The Attempt at a Solution

So i have

E=(-1k/r^2)+(3k/(1+r)^2)

What does "r" mean?

Setting E=0

1k/r^2=3k/(1+r)^2

r= sqrt(0.5) = 0.707

is this correct?

No, r= sqrt(0.5) is not correct. How did you get it?

ehild

 

[connor02]

ah, r=1.707?

 

[ehild]

What is r?

 

[connor02]

r=the point on the x-axis where the E firld is 0

right?

 

[ehild]

You used the expression of the electric field at distance "r" from a point charge. "r" is distance, not a point. What do you substitute for "r" for the 3C and -1C charges? ehild

 

[connor02]

my bad. r=distance to the right of the -1C charge. x=1.707 is the point on the x-axis where E=0.

right?

 

[HallsofIvy]

r=the point on the x-axis where the E firld is 0

right?

No, it isn't. Your r is clearly a number, not a point. I suspect you mean it is the x-coordinate of such a point. In that case, the distance to 0 is r but the distance to 1 is |1- r| not 1+ r.

 

[ehild]

my bad. r=distance to the right of the -1C charge. x=1.707 is the point on the x-axis where E=0.

right?

If so, your equation 1k/r^2=3k/(1+r)^2 is correct, but the solution is wrong. Check it.

ehild

 

[connor02]

WOW i feel STUPID.

r=-0.366 or 1.366

Since x is to the right of the -1C charge, x = 2.366 when E=0.

I hope i am right now.

 

[ehild]

It is correct now.
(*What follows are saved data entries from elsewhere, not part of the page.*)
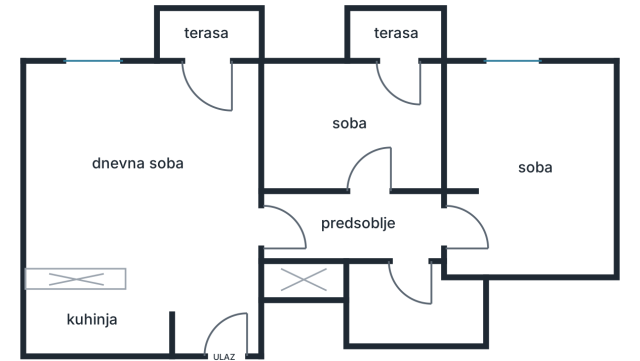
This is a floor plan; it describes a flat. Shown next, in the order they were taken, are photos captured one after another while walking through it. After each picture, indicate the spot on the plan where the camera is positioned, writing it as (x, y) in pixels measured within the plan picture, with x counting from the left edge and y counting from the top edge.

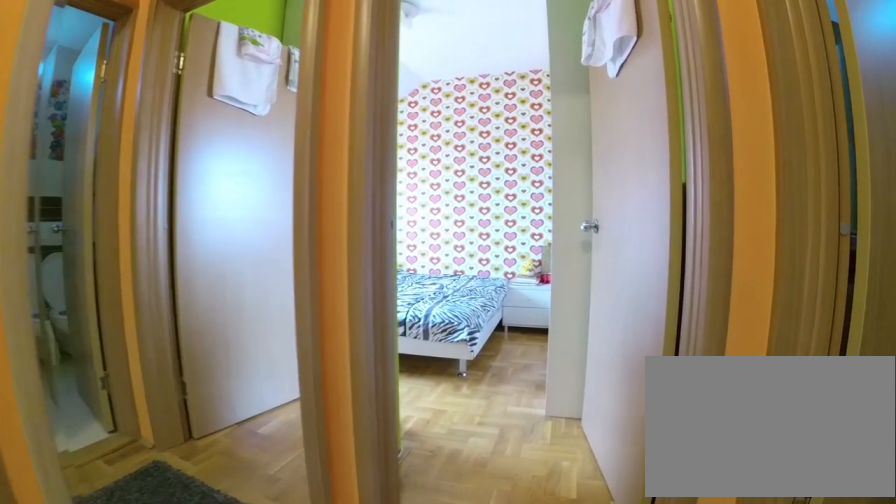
(326, 226)
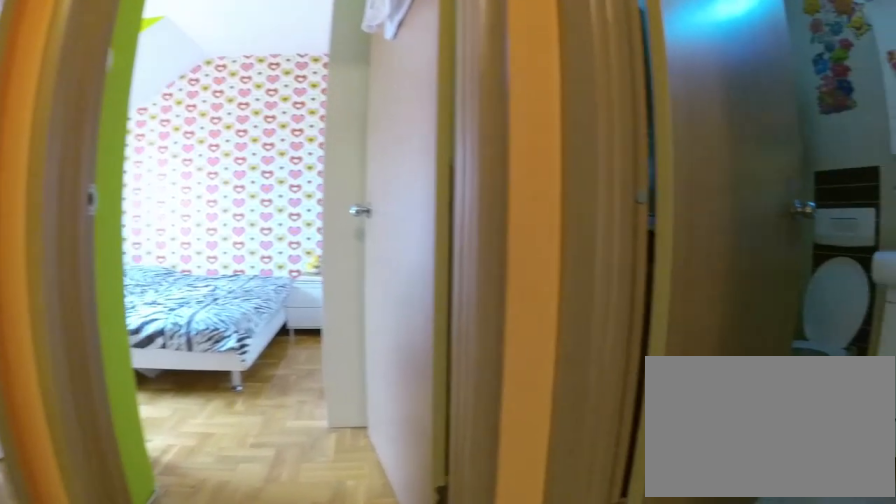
(343, 222)
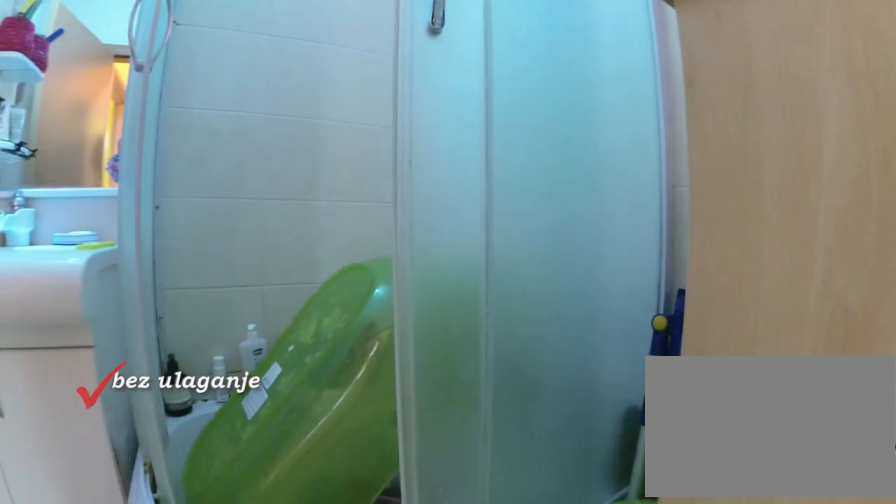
(405, 259)
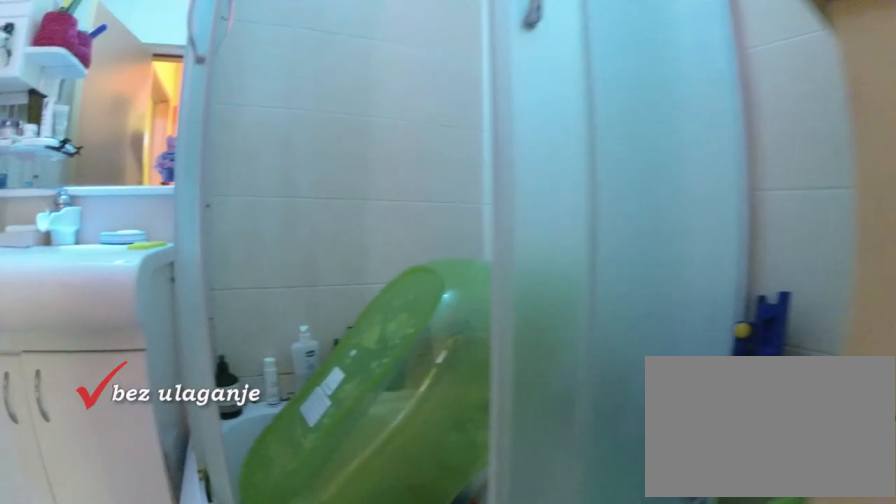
(404, 267)
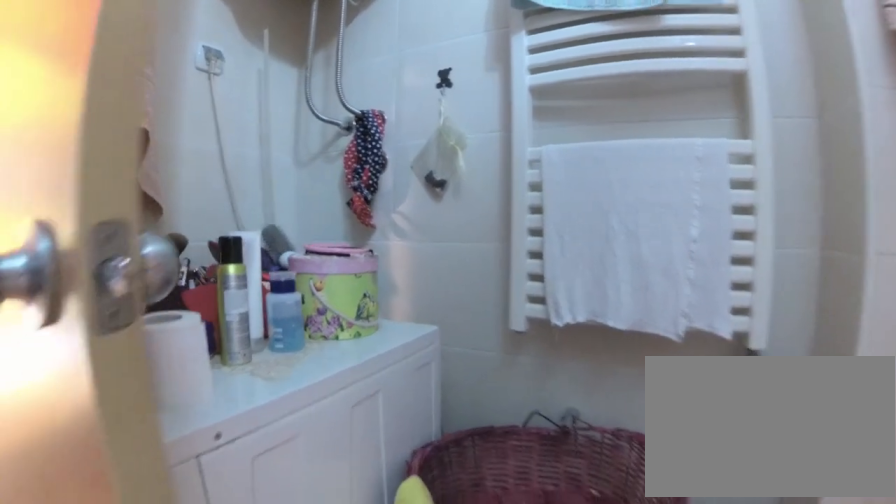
(388, 313)
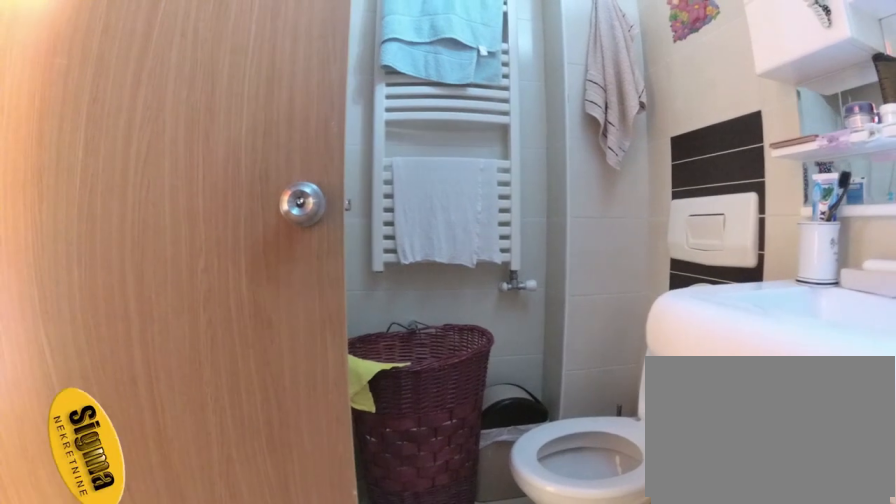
(376, 319)
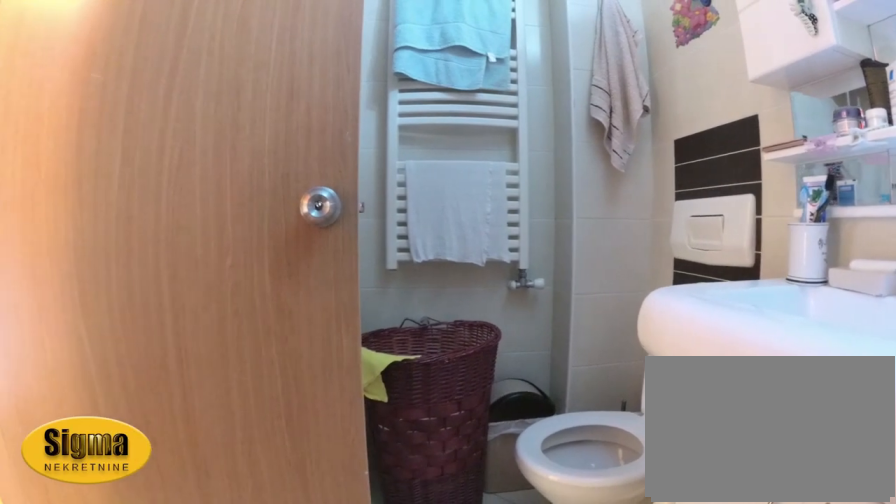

Well done!

ehild

 

[connor02]

Thanks man!

Now, I'm just curious, but if I wanted to find the spot where V=0, I would have

0=3Q/(1+r) + (-Q/r)

so r=1/2

Does that mean V=0 at x=1.5 or V=0 at both x=1.5 and x=0.5?
I think it is the second one as all potential lines have to form a closed surface.
Am I right?

thank you.

 

[ehild]

It is less confusing if you calculate with the position of the point on the x axis, that is with its x coordinate.
If a point charge Q is at position x=a, its contribution to the potential at x is kQ/|x-a|. Note the absolute value in the denominator!

In this problem, U(x)=3k/|x|-k/|x-1|. U(x)=0 at x=1.5 and x=3/4.

ehild

 

[connor02]

Yes you are right, it is a lot easier to make sense of the answer if i use the point on the x axis.

Why did you use absolute value?

I used

0 = 3k/x + [(-Q)/(x-1)]

and i get the solution x = 1.5 only

thanks.

 

[ehild]

The term "r" in the denominator of the potential is distance. The distance is positive (or zero). The coordinate can be both positive and negative.
At distance r from a point charge, the potential is the same either at the right hand side of the charge or at the left hand side.
Find the potential of the -1 C charge at x=3/4. What do you get without absolute value and what is the right value of the potential?

ehild